2. The Court of Appeal has repeatedly emphasised that adjudicator's decisions must be enforced, even if they result from errors of procedure, fact or law; ...
3. Where an adjudicator has acted in excess of his jurisdiction or in serious breach of the rules of natural justice, the court will not enforce his decision:
4. Judges must be astute to examine technical defences with a degree of scepticism consonant with the policy of the 1996 Act. Errors of law, fact or procedure by an adjudicator must be examined critically before the court accepts that such errors constitute excessive jurisdiction or serious breaches of the rules of natural justice: see Pegram Shopfitters "

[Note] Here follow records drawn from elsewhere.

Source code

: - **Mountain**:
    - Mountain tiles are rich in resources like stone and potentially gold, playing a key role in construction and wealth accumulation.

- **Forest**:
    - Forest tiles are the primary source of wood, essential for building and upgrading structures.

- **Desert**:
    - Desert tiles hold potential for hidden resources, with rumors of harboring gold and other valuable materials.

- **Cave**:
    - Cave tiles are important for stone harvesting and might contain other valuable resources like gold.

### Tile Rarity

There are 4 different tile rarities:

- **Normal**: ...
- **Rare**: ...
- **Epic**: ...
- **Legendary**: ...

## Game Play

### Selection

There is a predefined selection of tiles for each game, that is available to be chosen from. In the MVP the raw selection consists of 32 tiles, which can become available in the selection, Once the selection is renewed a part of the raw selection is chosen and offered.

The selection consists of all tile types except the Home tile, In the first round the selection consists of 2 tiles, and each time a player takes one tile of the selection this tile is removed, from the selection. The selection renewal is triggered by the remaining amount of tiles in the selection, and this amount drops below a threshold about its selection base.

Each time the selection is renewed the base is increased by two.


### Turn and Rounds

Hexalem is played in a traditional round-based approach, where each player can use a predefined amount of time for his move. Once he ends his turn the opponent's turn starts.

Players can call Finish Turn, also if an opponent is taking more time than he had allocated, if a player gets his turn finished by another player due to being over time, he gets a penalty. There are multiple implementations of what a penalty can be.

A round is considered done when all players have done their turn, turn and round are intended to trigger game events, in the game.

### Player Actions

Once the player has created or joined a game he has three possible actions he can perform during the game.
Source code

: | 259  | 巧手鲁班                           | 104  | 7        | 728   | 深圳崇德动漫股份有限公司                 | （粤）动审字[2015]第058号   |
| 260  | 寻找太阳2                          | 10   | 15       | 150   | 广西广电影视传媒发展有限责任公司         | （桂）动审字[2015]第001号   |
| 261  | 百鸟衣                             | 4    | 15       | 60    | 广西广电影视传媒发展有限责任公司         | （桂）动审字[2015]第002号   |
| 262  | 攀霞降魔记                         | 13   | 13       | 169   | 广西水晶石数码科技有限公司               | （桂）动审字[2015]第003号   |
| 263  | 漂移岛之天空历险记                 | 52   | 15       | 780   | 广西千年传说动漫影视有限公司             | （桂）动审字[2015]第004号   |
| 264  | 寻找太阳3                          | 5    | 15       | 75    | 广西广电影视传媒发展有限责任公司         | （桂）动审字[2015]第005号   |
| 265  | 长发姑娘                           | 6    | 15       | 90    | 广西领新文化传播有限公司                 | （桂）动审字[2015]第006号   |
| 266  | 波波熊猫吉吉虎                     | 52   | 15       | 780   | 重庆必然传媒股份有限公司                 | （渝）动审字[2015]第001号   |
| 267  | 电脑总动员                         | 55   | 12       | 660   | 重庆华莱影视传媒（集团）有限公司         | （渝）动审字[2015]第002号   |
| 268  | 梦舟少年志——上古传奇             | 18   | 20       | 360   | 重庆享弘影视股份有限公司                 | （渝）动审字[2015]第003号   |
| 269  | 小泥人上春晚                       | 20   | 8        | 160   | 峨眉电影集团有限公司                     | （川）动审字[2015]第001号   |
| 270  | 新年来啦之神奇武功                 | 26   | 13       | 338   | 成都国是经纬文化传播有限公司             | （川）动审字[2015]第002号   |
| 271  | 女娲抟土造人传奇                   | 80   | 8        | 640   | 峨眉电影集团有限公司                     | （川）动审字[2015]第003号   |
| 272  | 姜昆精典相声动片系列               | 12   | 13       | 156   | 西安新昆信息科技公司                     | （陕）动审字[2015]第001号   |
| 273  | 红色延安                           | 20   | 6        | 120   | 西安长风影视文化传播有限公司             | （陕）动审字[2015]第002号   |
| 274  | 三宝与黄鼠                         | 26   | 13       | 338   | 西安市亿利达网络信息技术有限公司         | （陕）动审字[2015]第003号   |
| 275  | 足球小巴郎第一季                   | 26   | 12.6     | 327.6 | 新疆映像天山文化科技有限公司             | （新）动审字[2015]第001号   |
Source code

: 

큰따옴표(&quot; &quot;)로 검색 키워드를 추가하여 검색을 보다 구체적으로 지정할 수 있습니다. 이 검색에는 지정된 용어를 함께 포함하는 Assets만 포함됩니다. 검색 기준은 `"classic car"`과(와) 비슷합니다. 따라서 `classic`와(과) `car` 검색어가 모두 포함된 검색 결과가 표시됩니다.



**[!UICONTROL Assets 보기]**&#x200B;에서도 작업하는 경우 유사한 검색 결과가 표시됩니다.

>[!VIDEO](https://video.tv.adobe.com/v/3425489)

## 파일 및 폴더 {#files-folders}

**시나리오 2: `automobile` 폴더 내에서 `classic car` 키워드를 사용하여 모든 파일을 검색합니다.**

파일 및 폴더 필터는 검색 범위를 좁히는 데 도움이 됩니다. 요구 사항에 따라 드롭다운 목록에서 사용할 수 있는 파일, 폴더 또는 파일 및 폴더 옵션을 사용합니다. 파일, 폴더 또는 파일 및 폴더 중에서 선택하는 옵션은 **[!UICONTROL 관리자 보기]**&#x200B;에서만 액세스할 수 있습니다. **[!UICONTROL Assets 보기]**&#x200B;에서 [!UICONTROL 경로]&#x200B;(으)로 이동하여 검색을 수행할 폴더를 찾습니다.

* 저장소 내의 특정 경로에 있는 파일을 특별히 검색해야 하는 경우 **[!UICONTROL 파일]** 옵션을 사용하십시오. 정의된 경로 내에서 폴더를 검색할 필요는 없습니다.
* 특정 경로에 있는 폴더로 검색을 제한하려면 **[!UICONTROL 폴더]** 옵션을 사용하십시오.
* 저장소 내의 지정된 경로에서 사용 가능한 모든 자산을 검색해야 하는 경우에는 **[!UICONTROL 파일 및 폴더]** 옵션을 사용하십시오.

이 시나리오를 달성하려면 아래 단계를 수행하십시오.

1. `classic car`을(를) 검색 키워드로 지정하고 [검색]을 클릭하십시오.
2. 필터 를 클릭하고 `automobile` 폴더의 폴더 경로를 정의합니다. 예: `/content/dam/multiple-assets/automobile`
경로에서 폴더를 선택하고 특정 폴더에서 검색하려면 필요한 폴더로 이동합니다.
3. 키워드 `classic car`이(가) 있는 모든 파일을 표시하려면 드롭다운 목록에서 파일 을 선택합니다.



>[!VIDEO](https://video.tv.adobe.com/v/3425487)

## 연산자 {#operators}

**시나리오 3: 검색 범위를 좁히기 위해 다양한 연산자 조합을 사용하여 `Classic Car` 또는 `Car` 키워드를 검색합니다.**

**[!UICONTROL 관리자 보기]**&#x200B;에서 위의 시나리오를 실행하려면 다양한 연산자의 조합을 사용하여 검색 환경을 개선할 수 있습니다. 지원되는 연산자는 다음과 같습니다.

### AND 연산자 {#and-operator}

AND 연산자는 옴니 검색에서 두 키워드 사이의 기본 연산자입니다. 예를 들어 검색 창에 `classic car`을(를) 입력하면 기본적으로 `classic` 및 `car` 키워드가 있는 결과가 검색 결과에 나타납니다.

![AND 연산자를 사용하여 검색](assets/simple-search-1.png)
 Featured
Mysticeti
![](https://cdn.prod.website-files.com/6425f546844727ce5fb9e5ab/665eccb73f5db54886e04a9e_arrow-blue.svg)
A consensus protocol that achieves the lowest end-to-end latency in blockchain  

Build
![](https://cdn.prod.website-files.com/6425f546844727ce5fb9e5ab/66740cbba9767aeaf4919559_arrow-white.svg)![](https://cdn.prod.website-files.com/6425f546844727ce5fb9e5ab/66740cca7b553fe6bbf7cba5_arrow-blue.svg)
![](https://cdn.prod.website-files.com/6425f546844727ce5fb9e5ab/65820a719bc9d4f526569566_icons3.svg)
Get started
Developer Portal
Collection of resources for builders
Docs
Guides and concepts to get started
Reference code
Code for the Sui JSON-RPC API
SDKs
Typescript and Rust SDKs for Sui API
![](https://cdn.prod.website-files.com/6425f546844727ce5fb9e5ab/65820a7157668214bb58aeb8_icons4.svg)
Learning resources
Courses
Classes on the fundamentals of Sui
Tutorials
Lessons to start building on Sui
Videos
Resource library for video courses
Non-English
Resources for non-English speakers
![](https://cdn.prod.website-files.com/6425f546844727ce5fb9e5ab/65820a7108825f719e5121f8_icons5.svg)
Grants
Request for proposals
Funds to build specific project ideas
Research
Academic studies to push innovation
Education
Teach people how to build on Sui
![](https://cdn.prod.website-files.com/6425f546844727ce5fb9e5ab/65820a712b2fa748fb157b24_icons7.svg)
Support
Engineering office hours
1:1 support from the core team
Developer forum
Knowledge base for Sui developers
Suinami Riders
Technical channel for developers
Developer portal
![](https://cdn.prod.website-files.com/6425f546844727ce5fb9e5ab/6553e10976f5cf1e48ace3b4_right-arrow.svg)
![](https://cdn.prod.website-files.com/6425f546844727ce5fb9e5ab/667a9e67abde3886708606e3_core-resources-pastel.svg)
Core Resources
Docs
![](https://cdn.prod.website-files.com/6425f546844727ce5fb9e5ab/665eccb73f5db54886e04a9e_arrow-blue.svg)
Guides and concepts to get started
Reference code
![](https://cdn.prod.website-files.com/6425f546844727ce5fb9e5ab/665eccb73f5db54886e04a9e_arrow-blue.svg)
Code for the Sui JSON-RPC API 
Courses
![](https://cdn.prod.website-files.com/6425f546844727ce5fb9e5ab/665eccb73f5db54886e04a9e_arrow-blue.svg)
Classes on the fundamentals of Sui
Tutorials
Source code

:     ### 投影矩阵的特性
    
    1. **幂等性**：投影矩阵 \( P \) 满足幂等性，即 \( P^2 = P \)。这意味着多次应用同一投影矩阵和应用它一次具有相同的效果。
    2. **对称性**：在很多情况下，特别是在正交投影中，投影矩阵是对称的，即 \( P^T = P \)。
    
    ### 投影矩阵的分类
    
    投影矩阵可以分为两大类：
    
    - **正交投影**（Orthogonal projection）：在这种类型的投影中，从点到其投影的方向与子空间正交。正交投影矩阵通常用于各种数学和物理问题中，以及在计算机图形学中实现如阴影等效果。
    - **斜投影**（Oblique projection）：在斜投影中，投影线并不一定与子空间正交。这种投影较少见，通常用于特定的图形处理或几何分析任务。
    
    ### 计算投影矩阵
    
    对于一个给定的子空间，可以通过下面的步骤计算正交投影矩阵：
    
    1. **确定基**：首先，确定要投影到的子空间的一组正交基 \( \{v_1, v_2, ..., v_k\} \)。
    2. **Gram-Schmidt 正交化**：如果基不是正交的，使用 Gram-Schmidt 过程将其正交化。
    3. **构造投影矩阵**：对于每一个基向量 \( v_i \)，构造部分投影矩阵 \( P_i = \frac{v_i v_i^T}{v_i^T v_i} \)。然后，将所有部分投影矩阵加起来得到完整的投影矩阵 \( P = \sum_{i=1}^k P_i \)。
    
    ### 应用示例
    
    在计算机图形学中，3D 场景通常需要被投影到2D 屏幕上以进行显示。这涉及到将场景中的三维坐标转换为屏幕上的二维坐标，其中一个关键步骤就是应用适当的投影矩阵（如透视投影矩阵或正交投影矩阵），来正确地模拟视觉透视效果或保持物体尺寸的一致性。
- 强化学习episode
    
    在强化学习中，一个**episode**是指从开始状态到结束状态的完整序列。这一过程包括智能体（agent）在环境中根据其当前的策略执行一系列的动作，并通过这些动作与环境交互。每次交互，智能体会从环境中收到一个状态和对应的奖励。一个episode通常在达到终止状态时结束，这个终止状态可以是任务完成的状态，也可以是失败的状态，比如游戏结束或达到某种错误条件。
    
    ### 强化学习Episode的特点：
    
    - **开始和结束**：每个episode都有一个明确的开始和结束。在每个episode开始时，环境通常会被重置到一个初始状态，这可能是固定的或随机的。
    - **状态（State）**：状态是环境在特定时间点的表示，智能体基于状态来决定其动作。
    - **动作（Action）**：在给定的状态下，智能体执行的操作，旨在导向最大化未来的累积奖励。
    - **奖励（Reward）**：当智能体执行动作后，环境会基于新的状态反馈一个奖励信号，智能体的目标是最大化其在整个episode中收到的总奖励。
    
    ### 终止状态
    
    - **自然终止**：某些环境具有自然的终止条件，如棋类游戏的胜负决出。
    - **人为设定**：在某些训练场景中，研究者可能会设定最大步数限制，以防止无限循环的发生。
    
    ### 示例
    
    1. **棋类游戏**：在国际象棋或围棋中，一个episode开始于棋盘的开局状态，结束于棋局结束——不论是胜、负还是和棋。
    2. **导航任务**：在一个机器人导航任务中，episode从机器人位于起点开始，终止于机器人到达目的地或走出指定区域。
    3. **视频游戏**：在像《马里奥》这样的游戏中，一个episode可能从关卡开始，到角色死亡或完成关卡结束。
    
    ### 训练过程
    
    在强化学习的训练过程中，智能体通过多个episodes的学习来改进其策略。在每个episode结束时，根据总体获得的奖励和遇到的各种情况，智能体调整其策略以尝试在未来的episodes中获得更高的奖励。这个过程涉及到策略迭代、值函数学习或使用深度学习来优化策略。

"It is important that the enforcement of an adjudicator's decision by summary judgment should not be prevented by arguments that the adjudicator has made errors of law in reaching his decision, unless the adjudicator has purported to decide matters that are not referred to him. He must decide as a matter of construction of the referral, and therefore as a matter of law, what the dispute is that he has to decide. If he erroneously decides that the dispute referred to him is wider than it is, then, in so far as he has exceeded his jurisdiction, his decision cannot be enforced. But in the present case there was entire agreement as to the scope of the dispute, and the Adjudicator's decision, albeit he may have made errors of law as to the relevant contractual provisions, is still binding and enforceable until the matter is corrected in the final determination."
"The fact that adjudication under the Scheme and adjudication under a JCT Prime Cost Contract would be similar procedures does not overcome the twin difficulties that [the adjudicator] was appointed under the Scheme, and that a sufficiently secure identification of the contractual terms was intrinsically necessary to the proper performance of his adjudication task."